* **EXPLORE THE MATERIAL**
1. Decide whether each statement agrees with the Odin deployer passage: (a) A release's default timeout is 10 minutes. (b) Running halt guarantees that the release will not be deployed. (c) The user data is uploaded to S3 without encryption. Answer yes or no for each and quote the passage's deciding words.
2. Return, word for word, the stretch of the Odin deployer passage starting with "- Authorization: What" and going on through "who can deploy.".

╭─ EXERCISE PASSAGE

For any secret an instance needs access to, we recommend using Vault, AWS Parameter store, or KMS encrypted S3 authenticated by a service's instance profile.
The user data is KMS encrypted and uploaded to S3. Odin will replace some strings with information about the release, project, config and service, e.g.:
...
write_files:
- path: /
content: |
{{RELEASE_ID}}
{{PROJECT_NAME}}
{{CONFIG_NAME}}
{{SERVICE_NAME}}
Odin will replace {{PROJECT_NAME}}
with the name of the project and {{SERVICE_NAME}}
with the name of the service. This can be useful for getting service specific configuration and logging.
The odin
client will upload the user data for the services from the <release_file>.userdata
file, e.g. deployer-test-release.json.userdata
.
Timeout
A release can have a timeout
which is how long in seconds a release will wait for its services to become healthy. By default the timeout is 10 minutes, the max value would be around a year (31556926 seconds) since that is how long a step function can run.
Lifecycle
AWS provides Auto Scaling Group Lifecycle Hooks to detect and react to auto-scaling events. You can add the lifecycle hooks to the ASGs with:
{ ...
"lifecycle": {
"termhook" : {
"transition": "autoscaling:EC2_INSTANCE_TERMINATING",
"role": "asg_lifecycle_hooks",
"sns": "asg_lifecycle_hooks",
"heartbeat_timeout": 300
}
}
}
These can be used to gracefully shutdown instances, which is necessary if a service has long running jobs e.g. a worker
service.
Halt
Odin supports manually stopping a release while is it being deployed. Just execute:
odin halt deploy-test-release.json
This will:
- Find the running deploy for the project configuration
- Write a
halt
file to S3 - Wait for Odin to detect the halt file and fail the deploy
Halt does not guarantee that the release will not be deployed, if executed too late the release may still result in success.
DO NOT use Stop execution
of the Odin step function as it will not clean up resources and leave AWS in a bad state.
Security
Deployers are critical pieces of infrastructure as they may be used to compromise software they deploy. As such, we take security very seriously around the odin
and try to answer the following questions:
- Authentication: Who can deploy?
- Authorization: What can be deployed?
- Replay and Man-in-the-middle (MITM): Can some unauthorized person edit or reuse a release to change what is deployed?
- Audit: Who has done what, and when?
Authentication
The central authentication mechanisms are the AWS IAM permissions for step functions and S3.
By limiting the ec2:CreateAutoscalingGroup
, permissions the Odin function becomes the only way to deploy ASG's. Then limiting permissions to who can call states:StartExecution
for Odin limits who can deploy.

╰─
╭─ ENTRIES SHOWN

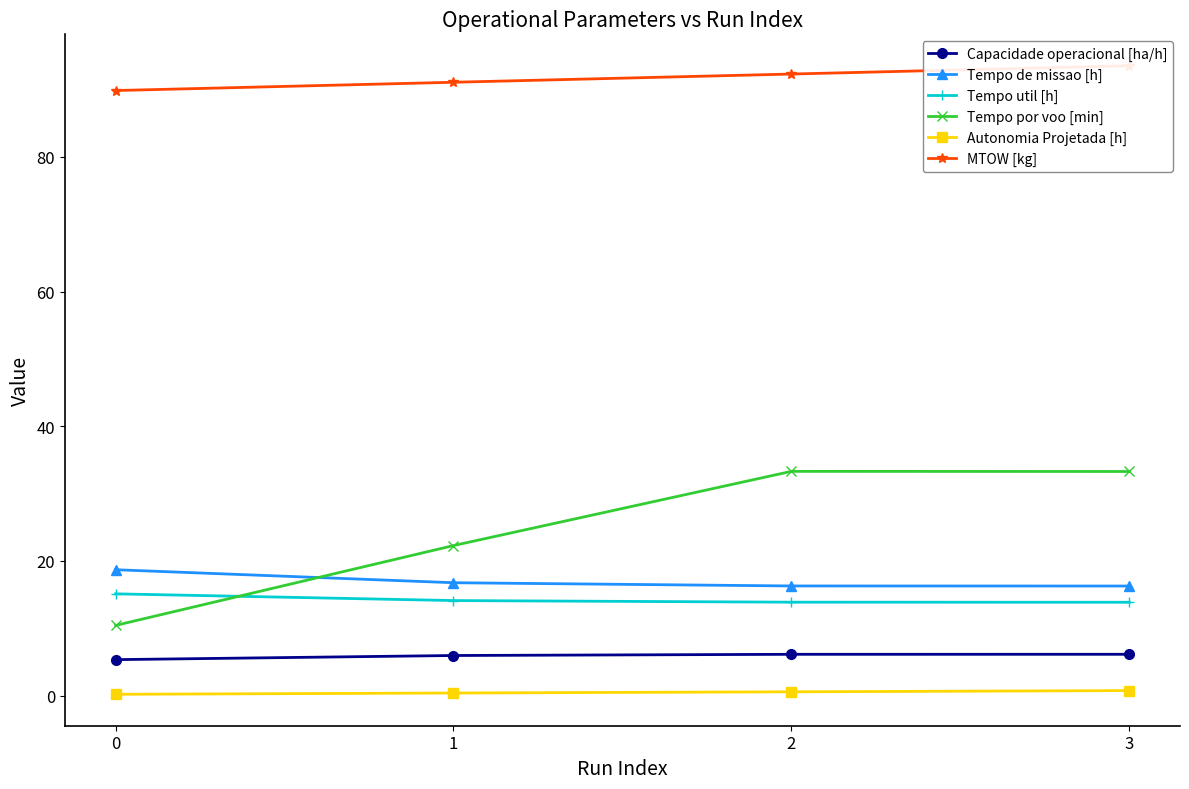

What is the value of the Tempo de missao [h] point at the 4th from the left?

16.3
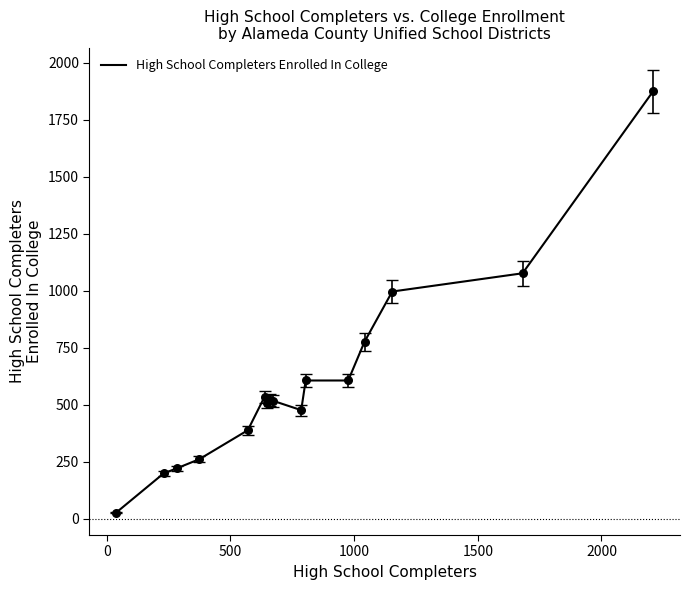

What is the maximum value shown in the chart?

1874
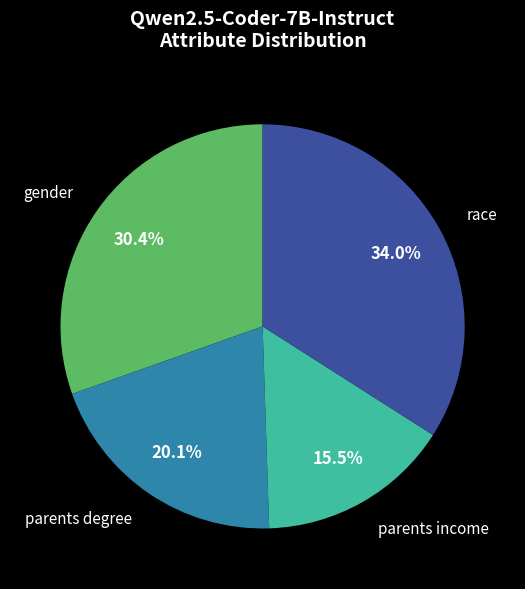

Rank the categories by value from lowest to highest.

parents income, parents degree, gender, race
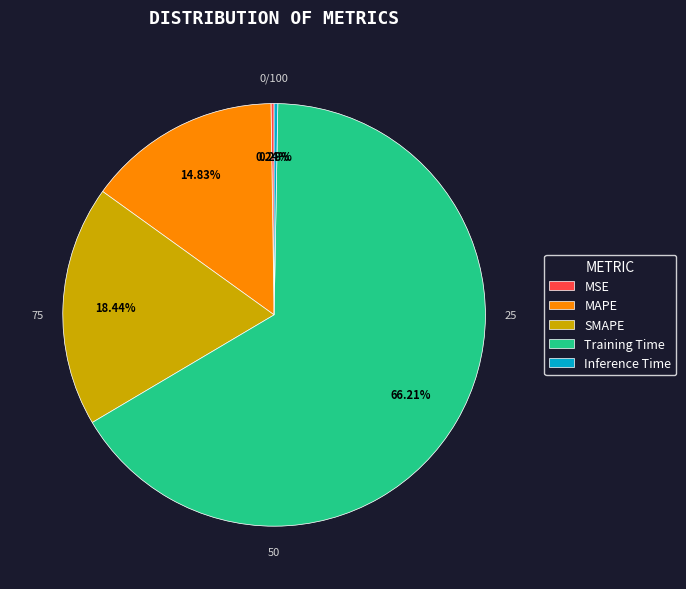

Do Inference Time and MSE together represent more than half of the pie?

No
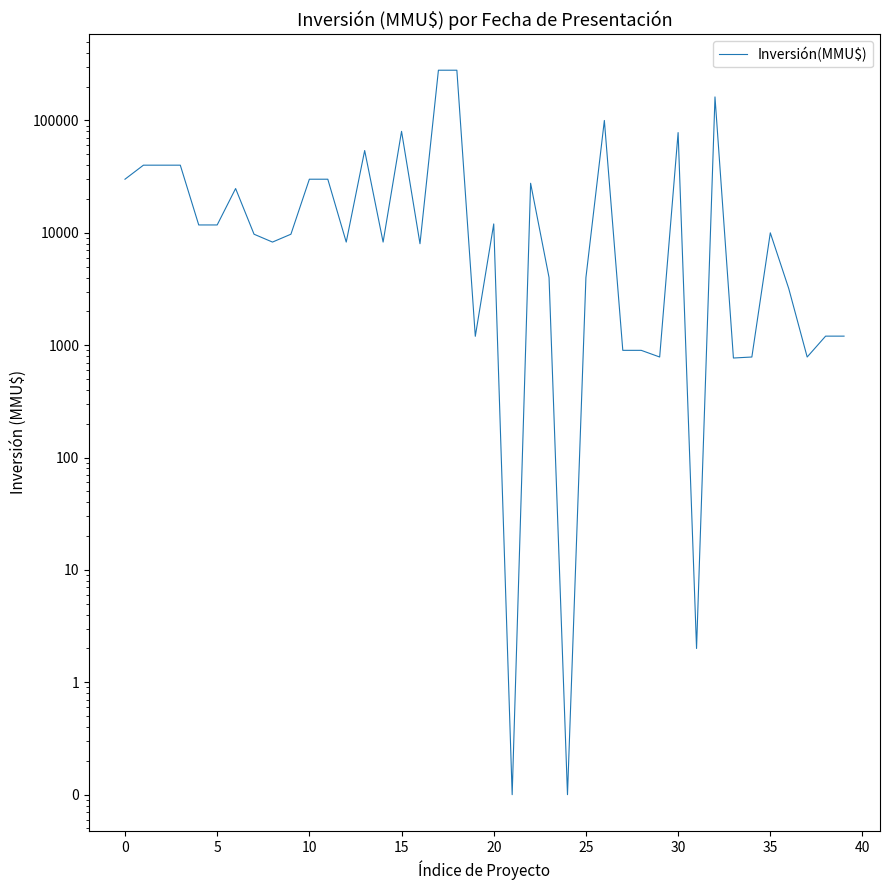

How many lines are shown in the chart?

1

╰─

* **EXPECTED OUTPUTS**
1.
(a) Yes: "By default the timeout is 10 minutes"
(b) No: "Halt does not guarantee that the release will not be deployed"
(c) No: "The user data is KMS encrypted and uploaded to S3."

2.
- Authorization: What can be deployed?
- Replay and Man-in-the-middle (MITM): Can some unauthorized person edit or reuse a release to change what is deployed?
- Audit: Who has done what, and when?
Authentication
The central authentication mechanisms are the AWS IAM permissions for step functions and S3.
By limiting the ec2:CreateAutoscalingGroup
, permissions the Odin function becomes the only way to deploy ASG's. Then limiting permissions to who can call states:StartExecution
for Odin limits who can deploy.